> [PAGE TEXT]
We decided the next step for us is to start the IVF protocol. We are skipping over IUI because we know that IVF, while it may be more invasive, will give us the better odds. Speaking of odds, I am not really one for statistics. Outcome odds and statistics aren't even worth wasting my time researching and thinking about. When I was first pregnant, my doctor gave me the go ahead to start announcing because my "chances of miscarrying that far along were so small". My last pregnancy, we got to a point where my doctor told me my chance of losing the pregnancy was only 1%. So excuse me if I am not one for putting my faith into statistics. At this point, anything can happen so why even try to calculate what may or may not happen in a world where nothing can be guaranteed and yet nothing is impossible.

> [INFORMATION SUPPLIED]

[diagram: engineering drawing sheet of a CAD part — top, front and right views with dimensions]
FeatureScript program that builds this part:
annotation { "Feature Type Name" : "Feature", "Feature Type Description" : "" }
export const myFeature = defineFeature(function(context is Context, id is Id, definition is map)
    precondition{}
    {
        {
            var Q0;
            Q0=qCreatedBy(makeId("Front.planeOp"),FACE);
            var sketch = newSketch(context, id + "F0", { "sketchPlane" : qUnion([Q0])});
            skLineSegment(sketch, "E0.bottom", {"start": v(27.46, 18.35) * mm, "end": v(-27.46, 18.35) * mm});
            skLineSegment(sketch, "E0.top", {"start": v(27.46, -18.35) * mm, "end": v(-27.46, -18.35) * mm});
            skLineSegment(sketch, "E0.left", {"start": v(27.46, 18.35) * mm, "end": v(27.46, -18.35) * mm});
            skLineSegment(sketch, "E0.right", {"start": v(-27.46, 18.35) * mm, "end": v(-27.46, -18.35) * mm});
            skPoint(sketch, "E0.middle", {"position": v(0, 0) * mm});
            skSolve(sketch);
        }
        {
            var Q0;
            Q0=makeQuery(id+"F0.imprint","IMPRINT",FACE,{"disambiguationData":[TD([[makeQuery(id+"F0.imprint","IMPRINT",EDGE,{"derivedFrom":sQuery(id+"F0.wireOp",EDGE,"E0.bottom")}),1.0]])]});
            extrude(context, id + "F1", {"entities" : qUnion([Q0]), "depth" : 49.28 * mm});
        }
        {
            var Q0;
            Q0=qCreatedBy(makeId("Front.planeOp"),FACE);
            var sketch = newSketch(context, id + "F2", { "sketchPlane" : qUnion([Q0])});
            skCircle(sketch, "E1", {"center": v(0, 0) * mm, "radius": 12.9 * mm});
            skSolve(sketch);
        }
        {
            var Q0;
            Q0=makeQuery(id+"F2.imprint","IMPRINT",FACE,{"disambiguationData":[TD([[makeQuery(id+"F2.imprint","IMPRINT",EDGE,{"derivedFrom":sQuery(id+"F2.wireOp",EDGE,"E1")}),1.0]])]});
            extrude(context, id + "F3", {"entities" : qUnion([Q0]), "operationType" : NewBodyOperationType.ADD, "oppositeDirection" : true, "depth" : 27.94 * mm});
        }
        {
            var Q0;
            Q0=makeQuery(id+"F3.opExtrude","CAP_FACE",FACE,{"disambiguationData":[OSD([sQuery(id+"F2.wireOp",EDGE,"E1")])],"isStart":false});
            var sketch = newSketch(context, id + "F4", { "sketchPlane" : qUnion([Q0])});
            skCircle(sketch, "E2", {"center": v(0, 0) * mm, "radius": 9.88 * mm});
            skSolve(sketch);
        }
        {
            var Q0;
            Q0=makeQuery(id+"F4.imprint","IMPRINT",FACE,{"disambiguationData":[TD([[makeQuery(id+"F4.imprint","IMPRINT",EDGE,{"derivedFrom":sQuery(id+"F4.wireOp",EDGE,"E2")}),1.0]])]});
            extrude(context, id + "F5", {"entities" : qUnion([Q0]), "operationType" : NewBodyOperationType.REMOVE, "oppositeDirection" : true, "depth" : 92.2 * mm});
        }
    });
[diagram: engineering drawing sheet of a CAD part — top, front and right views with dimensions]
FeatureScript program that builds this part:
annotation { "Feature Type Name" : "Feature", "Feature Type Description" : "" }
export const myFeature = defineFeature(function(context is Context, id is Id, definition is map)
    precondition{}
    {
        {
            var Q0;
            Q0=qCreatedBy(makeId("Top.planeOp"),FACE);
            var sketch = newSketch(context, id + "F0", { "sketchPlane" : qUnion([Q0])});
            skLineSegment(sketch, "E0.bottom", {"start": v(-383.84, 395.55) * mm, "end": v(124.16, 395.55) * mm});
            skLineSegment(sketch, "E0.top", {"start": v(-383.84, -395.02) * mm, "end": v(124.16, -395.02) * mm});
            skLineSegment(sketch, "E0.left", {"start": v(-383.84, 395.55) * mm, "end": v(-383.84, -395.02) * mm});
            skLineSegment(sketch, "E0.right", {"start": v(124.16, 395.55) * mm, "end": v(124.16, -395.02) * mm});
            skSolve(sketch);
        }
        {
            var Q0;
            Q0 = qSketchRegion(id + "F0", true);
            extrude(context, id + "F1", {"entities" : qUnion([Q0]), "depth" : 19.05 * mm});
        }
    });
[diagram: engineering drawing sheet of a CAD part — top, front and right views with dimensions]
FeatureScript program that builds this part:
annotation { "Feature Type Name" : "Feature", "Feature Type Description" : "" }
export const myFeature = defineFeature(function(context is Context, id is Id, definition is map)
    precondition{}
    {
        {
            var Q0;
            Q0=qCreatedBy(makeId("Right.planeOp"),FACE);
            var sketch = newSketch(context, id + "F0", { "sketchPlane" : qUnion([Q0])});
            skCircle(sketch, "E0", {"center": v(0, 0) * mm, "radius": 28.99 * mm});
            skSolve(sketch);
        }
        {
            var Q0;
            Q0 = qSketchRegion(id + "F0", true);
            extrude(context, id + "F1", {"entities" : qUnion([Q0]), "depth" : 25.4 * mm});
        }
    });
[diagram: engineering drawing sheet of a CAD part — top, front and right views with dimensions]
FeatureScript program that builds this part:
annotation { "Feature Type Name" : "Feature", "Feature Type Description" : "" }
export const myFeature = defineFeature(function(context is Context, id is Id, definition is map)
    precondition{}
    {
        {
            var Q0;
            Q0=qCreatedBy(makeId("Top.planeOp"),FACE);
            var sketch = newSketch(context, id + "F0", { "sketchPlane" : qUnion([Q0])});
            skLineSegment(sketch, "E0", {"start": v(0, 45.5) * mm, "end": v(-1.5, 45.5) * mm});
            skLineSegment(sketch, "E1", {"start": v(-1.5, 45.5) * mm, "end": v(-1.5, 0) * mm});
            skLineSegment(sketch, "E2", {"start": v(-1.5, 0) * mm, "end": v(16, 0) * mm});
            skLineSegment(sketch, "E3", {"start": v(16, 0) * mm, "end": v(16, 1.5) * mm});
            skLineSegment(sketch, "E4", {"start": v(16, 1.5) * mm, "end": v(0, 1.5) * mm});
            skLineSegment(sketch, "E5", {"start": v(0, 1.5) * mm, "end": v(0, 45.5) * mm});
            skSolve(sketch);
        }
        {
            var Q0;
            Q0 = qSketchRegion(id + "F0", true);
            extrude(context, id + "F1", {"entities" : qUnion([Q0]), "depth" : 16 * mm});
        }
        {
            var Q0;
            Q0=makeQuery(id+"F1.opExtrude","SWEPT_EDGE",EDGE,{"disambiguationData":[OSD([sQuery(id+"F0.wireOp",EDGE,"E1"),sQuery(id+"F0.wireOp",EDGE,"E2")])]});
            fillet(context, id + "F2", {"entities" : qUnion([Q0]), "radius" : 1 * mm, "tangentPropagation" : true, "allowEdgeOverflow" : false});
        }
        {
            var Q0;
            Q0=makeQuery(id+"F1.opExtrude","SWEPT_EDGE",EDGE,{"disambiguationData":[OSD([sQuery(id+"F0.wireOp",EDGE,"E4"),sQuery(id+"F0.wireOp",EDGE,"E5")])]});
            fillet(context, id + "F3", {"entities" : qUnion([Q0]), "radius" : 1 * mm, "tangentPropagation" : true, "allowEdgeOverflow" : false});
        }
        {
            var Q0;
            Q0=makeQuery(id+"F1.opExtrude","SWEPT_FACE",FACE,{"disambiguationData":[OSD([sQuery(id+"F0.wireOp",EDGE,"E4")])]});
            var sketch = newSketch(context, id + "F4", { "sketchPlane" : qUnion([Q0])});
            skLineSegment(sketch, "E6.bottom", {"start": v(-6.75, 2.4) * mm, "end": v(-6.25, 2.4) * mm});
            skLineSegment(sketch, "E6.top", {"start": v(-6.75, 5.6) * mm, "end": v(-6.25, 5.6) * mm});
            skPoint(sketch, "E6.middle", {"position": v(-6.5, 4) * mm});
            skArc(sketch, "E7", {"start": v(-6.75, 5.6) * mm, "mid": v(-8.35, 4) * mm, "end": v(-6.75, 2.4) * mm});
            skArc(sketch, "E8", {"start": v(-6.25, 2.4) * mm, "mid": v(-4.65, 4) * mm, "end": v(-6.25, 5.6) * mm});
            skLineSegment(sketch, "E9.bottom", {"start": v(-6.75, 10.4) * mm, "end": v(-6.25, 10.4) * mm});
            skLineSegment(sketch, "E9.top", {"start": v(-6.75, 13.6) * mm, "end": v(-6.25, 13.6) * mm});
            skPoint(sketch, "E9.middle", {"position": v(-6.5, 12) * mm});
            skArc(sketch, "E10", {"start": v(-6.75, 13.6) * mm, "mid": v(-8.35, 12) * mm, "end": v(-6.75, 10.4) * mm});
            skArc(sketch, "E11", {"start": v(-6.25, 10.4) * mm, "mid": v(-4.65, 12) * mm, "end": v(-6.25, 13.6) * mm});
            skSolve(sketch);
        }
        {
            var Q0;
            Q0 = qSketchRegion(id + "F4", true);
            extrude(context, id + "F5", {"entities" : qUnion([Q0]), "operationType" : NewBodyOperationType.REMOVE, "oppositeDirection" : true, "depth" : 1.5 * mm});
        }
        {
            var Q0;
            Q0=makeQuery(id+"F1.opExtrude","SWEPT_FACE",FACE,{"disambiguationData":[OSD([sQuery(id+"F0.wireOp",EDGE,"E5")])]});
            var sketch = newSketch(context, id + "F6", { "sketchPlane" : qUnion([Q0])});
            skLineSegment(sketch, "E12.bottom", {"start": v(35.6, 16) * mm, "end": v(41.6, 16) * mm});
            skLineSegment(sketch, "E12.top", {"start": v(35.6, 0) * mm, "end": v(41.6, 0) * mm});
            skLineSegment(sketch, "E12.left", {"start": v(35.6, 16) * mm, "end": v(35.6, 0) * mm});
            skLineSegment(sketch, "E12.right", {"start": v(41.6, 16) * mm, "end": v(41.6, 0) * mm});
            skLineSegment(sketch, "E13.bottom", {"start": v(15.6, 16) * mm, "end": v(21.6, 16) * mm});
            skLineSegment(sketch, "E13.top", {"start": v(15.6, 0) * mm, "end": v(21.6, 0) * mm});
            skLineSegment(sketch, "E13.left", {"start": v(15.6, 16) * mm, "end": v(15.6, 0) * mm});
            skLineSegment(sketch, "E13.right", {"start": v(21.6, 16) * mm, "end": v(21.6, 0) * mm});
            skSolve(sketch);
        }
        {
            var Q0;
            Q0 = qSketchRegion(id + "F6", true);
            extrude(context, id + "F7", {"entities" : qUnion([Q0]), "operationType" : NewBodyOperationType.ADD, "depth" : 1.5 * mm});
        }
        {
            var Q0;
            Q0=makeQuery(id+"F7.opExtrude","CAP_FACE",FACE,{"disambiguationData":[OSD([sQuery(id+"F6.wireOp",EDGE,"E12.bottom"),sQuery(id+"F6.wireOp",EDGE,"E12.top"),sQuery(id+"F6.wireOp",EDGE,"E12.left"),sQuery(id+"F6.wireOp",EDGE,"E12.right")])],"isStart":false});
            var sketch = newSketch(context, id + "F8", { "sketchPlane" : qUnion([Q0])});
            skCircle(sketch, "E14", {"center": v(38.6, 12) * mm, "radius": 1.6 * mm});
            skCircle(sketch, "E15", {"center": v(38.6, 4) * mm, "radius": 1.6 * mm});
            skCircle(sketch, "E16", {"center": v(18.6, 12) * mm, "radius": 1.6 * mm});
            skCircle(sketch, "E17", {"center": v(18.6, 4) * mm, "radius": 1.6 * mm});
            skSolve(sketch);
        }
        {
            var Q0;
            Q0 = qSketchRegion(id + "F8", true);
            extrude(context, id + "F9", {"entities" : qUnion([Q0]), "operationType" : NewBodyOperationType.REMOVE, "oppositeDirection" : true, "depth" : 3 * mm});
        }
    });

> [EXERCISE DESCRIPTION] According to the fertility-treatment text, why is IUI being skipped in favor of IVF? Answer in one to three sentences.

> [OUTPUT] IUI is being skipped because IVF is expected to give better odds. IVF may be more invasive, but the better odds outweigh that.